Do you have one of those multi-purpose photocopier / printer / scanners? I’m sure you will say that you have several, but how are they used? And do you understand the potential cyber risks they create? For many organizations, it’s become standard practice to scan a copy of anything hard that arrives into the business and store an electronic copy of it. Documents can be scanned, converted to a PDF and emailed automatically within seconds. When the document is scanned, a picture is created for each page and the pictures are stored in the PDF. From a DLP perspective, this document could be shared within the organization and outside of it, with relative freedom, as traditional DLP cannot discover the actual information; the text, inside the images, inside the PDF.
Optical Character Recognition (OCR) as a technology has been around for a long time. It inspects images for text and then decodes them. While the human eye is fantastic at recognizing text, be it upside down or at an angle, it is computationally intensive to do this by machine on a regular basis. However, new algorithms now exist to deal with skew (angled text) as well as being able to handle multiple languages.

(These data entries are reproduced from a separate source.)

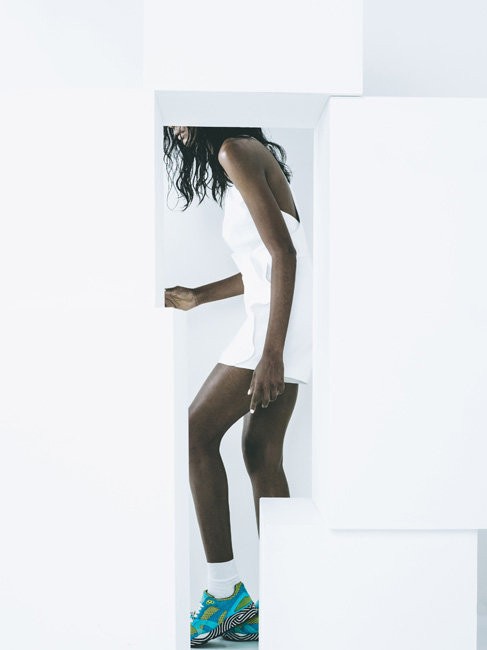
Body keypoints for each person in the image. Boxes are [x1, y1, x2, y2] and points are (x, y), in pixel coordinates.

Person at [163, 126, 312, 646]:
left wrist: (272, 352)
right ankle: (293, 602)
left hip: (273, 327)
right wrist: (199, 296)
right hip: (286, 321)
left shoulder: (235, 151)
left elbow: (286, 255)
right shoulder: (246, 154)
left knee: (194, 433)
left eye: (184, 116)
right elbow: (265, 264)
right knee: (260, 453)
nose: (177, 128)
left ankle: (225, 597)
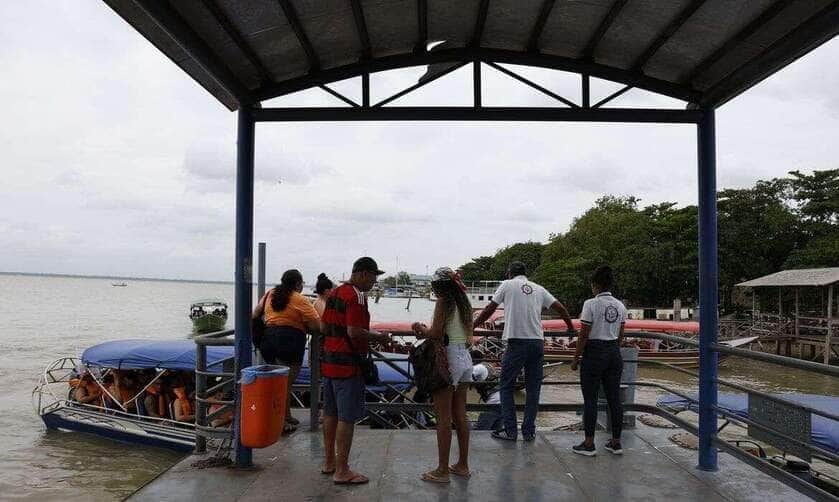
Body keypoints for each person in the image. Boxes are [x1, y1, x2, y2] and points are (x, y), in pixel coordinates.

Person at [473, 261, 575, 441]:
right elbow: (561, 308)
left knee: (505, 386)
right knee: (533, 389)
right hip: (537, 342)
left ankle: (510, 431)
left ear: (510, 272)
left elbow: (490, 309)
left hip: (516, 342)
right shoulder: (538, 288)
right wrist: (570, 328)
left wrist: (472, 326)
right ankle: (528, 431)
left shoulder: (507, 285)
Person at [320, 257, 390, 485]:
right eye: (372, 276)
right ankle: (342, 470)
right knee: (346, 418)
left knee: (330, 414)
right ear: (361, 274)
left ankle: (329, 462)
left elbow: (322, 327)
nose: (374, 282)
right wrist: (379, 337)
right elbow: (354, 331)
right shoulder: (357, 296)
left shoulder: (334, 293)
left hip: (329, 361)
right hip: (348, 365)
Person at [411, 267, 473, 483]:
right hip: (465, 359)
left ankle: (442, 470)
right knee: (460, 415)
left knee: (443, 418)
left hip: (448, 360)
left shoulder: (443, 301)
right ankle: (462, 465)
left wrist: (420, 328)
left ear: (439, 285)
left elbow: (436, 333)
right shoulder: (463, 302)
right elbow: (461, 332)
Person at [253, 269, 321, 434]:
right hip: (290, 342)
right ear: (298, 284)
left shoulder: (270, 294)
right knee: (284, 383)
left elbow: (255, 314)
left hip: (268, 341)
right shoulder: (300, 299)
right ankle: (281, 422)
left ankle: (286, 415)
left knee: (280, 382)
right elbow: (317, 326)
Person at [570, 265, 627, 456]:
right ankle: (616, 442)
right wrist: (612, 349)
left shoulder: (590, 304)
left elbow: (583, 335)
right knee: (614, 399)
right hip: (613, 353)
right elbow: (621, 335)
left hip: (594, 353)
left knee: (591, 399)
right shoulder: (620, 306)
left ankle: (588, 444)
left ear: (595, 285)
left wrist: (576, 358)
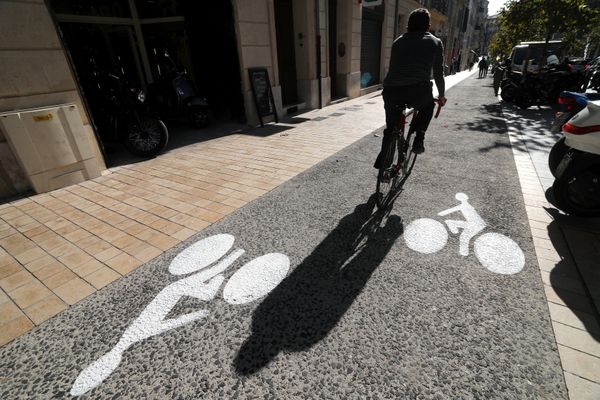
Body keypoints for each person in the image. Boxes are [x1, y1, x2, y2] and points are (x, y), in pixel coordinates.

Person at [374, 8, 446, 170]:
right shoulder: (435, 42)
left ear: (408, 25)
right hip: (418, 90)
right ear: (428, 26)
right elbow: (439, 74)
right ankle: (419, 137)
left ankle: (384, 161)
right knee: (428, 106)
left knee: (391, 127)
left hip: (391, 91)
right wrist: (441, 95)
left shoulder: (398, 41)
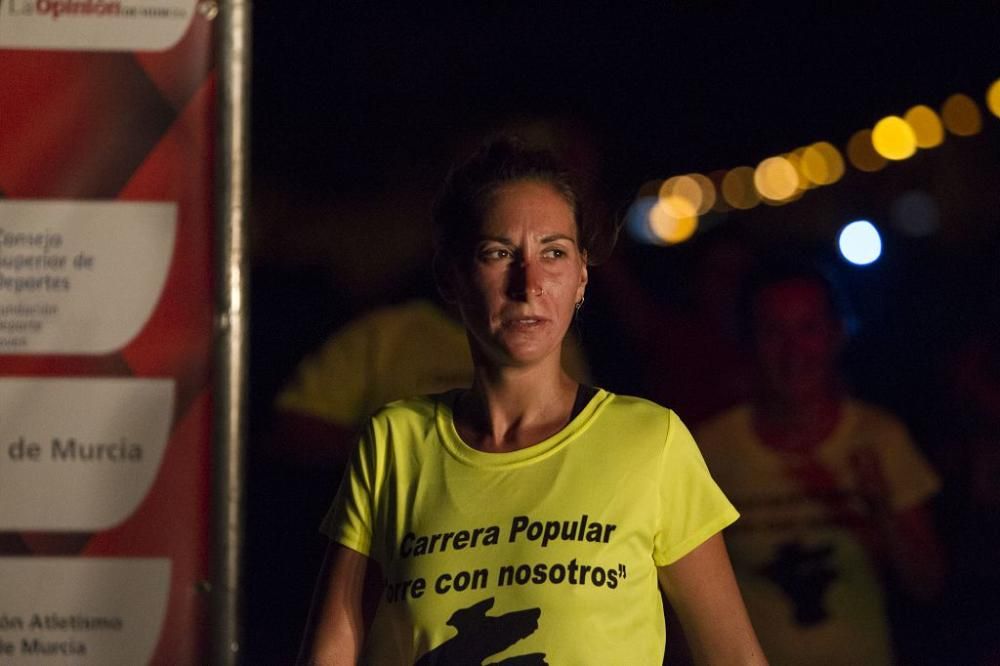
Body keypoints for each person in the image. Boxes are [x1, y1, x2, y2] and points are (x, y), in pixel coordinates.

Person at [299, 137, 765, 664]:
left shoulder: (648, 441)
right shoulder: (396, 442)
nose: (529, 283)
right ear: (452, 276)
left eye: (554, 252)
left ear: (582, 276)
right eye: (498, 253)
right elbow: (332, 648)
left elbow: (734, 657)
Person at [695, 259, 945, 665]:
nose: (794, 350)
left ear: (836, 334)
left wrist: (880, 510)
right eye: (775, 331)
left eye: (808, 328)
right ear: (750, 340)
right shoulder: (710, 448)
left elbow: (927, 583)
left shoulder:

The latest versions of Clearswift’s email product portfolio – the Secure Email Gateway (SEG), Secure Exchange Gateway (SXG) and ARgon for Email– have a new cost option for OCR to mitigate this risk. It supports multiple languages, enabling it to be easily used by global organizations who operate using more than one language. The use of language-specific dictionaries reduces the number of false positives and increases the recognition rate. The architecture behind Clearswift’s email security products has always been scalable, with multiple instances able to be peered together for both scalability and availability. The introduction of the OCR technology makes use of the scalability, with more instances being able to be added so that even though more processing is happening, the overall throughput of the system can be maintained. This is much more cost effective than requiring a ‘rip and replace’ of hardware, replacing the lower specification machines with more beefy ones.
Of course, OCR doesn’t just apply to images found in PDFs, it can scan all types of image formats, including those which are used with screenshots, or images embedded in other files such as Microsoft Office.
The introduction of new data protection regulations such as GDPR means organizations need to become more vigilant towards protecting critical information. This includes looking at new threat vectors and putting measures in place to mitigate them. The increased use of multi-function printers as scanners means the risk is increasing and so solutions need to be examined. The new OCR option from Clearswift addresses the problem in a cost-effective manner.